Some companies have bowed to pressure not only from conservatives who threaten lawsuits but also fear of a backlash from consumers being whipped into a frenzy over supposed reverse racism. The Axios news website reported that “some of the progress achieved since 2020 in providing access to opportunity — including improvements in hiring and promotion of Black employees — is at risk of being rolled back.”

CNN reported that the number of job postings on the hiring platform Indeed with DEI in the title or description have declined nearly as fast over the past year as they grew in 2021. According to the Fast Company business magazine, “Even beyond cutting jobs or trimming budgets, it’s clear that this broader cultural pushback is impacting how companies are approaching DEI.”

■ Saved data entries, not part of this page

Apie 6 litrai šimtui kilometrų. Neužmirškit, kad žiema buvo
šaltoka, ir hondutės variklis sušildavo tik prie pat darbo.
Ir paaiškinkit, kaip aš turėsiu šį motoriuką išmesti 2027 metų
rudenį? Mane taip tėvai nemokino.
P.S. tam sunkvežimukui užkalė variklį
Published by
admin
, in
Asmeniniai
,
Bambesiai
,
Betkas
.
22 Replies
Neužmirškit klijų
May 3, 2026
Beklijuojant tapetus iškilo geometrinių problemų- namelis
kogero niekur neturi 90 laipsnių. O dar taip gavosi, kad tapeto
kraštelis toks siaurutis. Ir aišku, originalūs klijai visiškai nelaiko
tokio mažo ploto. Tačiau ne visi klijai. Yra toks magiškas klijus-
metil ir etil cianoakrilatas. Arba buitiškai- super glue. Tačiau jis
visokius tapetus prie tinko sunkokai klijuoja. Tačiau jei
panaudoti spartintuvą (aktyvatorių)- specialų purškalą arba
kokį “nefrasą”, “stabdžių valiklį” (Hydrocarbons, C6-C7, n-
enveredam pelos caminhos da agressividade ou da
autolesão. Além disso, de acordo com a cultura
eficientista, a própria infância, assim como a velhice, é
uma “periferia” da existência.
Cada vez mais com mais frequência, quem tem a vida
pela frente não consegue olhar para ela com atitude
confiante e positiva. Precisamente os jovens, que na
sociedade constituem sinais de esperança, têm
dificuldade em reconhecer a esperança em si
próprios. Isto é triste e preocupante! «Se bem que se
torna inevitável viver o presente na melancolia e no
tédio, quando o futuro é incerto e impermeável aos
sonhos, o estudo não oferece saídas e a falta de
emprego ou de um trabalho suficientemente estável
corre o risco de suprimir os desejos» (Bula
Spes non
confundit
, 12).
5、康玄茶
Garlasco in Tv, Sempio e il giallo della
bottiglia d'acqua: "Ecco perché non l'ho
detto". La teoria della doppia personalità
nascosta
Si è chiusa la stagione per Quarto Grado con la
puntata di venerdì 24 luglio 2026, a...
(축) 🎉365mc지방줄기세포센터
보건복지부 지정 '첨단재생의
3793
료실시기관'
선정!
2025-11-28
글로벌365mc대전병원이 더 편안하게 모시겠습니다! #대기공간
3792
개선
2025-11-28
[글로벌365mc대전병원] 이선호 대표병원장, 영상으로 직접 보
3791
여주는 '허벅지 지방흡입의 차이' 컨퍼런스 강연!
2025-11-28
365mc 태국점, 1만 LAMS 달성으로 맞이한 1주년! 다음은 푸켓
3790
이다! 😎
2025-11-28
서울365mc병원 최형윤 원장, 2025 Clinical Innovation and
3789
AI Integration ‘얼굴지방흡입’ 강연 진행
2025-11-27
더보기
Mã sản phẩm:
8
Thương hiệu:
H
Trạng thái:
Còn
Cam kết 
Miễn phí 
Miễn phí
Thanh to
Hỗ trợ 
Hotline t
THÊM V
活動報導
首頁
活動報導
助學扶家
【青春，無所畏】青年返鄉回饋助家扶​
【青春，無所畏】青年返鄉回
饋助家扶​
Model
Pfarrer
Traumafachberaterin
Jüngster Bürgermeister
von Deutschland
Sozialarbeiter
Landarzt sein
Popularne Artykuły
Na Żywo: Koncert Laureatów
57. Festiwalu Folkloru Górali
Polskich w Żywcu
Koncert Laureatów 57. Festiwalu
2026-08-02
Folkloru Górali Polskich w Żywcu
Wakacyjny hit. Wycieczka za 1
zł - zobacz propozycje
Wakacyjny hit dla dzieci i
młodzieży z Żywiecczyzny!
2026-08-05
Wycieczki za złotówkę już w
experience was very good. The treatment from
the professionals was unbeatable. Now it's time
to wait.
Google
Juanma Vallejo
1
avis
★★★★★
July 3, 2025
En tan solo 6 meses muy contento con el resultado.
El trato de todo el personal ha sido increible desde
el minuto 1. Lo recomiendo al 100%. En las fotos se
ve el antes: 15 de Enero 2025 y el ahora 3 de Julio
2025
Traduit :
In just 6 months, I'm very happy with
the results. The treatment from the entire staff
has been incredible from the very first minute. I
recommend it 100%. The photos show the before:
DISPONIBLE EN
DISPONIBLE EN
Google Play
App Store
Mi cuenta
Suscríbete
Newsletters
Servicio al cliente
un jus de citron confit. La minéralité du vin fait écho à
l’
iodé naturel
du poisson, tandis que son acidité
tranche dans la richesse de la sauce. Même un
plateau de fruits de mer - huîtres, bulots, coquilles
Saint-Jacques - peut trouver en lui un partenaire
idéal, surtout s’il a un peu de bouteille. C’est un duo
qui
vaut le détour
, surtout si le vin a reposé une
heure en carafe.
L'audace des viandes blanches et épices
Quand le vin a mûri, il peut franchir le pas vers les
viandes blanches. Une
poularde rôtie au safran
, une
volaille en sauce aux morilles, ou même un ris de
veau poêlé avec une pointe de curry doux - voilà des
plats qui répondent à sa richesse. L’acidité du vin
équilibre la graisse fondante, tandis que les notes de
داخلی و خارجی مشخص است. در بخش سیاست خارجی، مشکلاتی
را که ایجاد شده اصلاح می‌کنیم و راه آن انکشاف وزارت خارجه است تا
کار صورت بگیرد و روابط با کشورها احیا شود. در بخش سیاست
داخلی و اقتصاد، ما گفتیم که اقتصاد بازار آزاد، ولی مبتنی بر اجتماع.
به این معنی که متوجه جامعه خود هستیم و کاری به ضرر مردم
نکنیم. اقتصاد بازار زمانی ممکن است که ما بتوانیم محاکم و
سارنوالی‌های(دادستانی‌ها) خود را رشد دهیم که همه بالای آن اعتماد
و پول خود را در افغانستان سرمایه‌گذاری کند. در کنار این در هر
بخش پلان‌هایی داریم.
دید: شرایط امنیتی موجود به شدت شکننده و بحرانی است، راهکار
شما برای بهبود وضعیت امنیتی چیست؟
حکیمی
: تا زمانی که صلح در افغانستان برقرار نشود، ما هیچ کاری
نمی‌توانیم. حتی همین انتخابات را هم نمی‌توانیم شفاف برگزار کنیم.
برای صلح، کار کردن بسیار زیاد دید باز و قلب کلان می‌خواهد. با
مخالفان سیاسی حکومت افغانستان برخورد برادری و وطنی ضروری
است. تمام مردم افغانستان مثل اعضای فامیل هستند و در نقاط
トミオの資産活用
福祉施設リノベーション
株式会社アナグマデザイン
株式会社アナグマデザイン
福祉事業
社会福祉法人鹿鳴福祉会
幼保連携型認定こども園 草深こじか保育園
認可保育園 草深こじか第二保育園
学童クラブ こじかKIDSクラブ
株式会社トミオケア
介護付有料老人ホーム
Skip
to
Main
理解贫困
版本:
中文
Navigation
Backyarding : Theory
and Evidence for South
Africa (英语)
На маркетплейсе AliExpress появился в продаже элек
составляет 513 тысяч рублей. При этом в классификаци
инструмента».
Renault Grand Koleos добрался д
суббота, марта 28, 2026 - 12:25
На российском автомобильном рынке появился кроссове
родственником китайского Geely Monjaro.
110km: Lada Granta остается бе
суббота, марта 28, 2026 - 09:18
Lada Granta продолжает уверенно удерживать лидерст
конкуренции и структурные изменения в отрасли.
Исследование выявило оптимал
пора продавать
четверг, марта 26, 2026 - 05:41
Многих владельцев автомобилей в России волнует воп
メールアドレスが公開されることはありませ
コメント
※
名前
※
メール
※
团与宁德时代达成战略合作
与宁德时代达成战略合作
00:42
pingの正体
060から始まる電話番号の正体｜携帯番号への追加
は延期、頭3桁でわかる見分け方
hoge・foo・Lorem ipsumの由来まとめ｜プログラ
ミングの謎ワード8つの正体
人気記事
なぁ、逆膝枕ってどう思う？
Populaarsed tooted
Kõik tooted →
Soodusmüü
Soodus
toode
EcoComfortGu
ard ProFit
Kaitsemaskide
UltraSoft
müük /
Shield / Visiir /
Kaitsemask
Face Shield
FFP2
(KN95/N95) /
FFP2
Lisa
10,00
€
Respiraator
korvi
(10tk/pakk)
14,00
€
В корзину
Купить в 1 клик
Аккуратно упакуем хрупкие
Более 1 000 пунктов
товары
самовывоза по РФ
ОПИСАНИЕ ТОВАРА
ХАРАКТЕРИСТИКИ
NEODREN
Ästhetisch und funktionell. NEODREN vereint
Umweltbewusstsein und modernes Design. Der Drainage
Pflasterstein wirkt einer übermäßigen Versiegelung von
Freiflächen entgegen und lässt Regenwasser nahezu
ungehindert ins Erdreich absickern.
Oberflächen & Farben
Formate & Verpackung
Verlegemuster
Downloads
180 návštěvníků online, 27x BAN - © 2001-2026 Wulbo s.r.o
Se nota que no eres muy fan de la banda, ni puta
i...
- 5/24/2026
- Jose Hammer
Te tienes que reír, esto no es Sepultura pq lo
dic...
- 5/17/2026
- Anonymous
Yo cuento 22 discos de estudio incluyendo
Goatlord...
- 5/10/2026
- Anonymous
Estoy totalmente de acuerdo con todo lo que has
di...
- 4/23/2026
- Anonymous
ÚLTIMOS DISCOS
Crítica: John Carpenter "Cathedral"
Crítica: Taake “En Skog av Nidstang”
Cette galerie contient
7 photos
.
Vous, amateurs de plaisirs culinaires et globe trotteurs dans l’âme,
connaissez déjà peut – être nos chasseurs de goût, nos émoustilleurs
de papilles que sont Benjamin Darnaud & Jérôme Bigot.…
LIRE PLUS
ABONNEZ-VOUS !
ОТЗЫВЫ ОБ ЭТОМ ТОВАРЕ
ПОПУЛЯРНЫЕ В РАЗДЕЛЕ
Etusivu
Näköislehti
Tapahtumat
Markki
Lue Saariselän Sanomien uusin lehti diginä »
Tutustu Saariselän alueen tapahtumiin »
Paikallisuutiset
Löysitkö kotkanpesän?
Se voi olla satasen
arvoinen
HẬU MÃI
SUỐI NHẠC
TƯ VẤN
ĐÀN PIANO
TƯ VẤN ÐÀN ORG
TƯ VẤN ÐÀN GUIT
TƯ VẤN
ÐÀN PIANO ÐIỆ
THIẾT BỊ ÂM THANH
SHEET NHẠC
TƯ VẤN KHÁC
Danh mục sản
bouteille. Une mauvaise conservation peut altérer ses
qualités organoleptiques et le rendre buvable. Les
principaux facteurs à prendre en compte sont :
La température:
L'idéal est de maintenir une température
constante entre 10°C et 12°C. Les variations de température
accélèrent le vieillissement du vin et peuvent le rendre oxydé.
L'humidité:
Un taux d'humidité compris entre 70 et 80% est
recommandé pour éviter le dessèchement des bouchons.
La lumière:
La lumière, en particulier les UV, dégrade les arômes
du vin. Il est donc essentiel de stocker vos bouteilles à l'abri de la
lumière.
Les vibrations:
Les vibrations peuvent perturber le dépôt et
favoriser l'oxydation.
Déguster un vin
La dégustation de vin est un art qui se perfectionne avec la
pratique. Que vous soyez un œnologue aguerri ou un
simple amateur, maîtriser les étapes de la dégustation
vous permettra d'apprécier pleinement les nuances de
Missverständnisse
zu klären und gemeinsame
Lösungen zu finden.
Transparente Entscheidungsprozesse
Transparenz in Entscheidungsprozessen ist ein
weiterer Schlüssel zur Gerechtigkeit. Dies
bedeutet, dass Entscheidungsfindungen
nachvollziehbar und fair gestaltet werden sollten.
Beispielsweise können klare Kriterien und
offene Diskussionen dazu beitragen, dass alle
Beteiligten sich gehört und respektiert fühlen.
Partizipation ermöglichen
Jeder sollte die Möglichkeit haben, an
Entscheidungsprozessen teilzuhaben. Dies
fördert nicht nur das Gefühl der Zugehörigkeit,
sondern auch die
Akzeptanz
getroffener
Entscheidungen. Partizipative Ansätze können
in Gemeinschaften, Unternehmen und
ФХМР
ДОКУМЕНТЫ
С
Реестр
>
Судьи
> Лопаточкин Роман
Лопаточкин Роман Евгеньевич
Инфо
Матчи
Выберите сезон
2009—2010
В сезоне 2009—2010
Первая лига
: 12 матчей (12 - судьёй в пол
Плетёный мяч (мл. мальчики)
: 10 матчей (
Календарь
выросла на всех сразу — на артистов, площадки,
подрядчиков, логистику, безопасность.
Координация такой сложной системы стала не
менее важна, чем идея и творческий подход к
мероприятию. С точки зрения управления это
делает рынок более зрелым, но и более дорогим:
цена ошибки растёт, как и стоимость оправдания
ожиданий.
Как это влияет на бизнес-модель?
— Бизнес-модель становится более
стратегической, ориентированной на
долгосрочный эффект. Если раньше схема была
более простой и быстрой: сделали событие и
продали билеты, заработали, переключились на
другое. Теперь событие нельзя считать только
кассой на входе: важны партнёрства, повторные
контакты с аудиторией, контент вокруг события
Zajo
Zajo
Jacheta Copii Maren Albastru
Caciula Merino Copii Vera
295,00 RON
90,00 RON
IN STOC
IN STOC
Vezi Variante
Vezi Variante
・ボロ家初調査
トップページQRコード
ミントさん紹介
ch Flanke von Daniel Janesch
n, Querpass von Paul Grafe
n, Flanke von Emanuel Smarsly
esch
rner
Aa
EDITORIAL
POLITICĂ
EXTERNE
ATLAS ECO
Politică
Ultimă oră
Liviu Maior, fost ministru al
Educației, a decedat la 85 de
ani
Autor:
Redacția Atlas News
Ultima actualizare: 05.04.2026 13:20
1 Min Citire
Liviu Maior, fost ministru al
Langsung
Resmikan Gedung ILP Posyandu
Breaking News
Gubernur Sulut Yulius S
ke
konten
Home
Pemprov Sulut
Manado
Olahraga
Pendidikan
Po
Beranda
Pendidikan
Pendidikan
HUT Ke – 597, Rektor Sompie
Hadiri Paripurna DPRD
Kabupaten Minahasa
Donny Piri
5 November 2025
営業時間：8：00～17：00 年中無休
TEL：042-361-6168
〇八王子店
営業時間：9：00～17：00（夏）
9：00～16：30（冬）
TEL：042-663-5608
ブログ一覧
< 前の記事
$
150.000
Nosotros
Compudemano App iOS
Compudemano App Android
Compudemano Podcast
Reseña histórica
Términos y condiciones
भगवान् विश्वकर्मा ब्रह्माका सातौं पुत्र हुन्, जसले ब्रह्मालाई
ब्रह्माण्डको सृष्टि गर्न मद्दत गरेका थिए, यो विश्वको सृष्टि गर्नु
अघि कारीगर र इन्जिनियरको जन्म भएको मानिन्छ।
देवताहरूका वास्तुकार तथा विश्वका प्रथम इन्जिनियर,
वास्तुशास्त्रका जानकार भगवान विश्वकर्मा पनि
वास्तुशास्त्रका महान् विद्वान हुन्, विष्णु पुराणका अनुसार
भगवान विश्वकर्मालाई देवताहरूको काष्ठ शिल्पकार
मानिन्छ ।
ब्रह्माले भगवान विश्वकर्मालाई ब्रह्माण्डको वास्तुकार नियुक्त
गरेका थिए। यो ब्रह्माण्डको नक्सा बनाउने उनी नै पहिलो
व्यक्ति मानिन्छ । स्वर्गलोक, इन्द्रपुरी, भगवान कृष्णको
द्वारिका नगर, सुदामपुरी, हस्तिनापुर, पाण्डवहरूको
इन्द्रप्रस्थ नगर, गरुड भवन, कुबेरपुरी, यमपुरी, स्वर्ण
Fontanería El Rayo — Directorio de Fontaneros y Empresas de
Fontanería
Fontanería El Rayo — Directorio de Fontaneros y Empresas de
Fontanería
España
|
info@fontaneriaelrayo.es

However, the Journal said, many companies indicate they “are not going to change anything. We are as committed as ever.” Axios also reported that business leaders “say they’re still committed to diversity” and a study by the W.K. Kellogg Foundation found that “many are doubling down.” Some, “wary of public backlash, are being quieter about their strategies.”

Optimism exists also in the Supreme Court. When the conservative majority ended affirmative action, Justice Sonia Sotomayor declared in her dissent, “Diversity is now a fundamental American value, housed in our varied and multicultural community that only continues to grow.”

And Kanji Yoshino and David Glasgow of the NYU School of Law’s Meltzer Center for Diversity Inclusion and Belonging, wrote in the Harvard Business Journal that it has come down to a question of: What will happen “when the force of the law collides with one of the deeply held beliefs of the 21st century?”

The interesting times are far from over.